The corebluetooth framework specifies functionality with Bluetooth low energy (4.0) and is only available with newer iPads and iPhone 4S.

You cannot by any means work with Bluetooth 4.0 devices using an older iOS device.

  • Not really. It's available on many phones, including HTC One, Galaxy S3 and Motorola Droid. I have tested on Motorla Droid and it works fine :) They even have a good API with documentation. – Arturs Vancans Aug 28 '12 at 22:04
  • well, try developing for S3 and make it and you get a one up ;) I actually forgot to mention the droid and razr – chwi Aug 29 '12 at 7:18
  • Haven't tried others than Droid and iPhone, but I saw that they have BLE chipset inside.

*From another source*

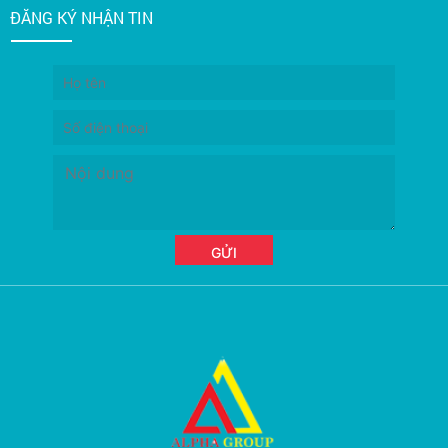
ĐĂNG KÝ NHẬN TIN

I believe you are right and maybe they are not functionally supported. – Arturs Vancans Aug 29 '12 at 8:58
  • Bluetooth Low energy only chip cannot communicate with Classic BR/EDR Chips.

  • 4.0 Bluetooth specification is an umbrella specification that contains both BLE and BR/EDR.

  • A Dual Mode chip contains BLE as well as BR/EDR capability. Of course, Host also should be capable of dual mode strictly speaking. Dual mode chips, obviously can communicate with both kinds of chips.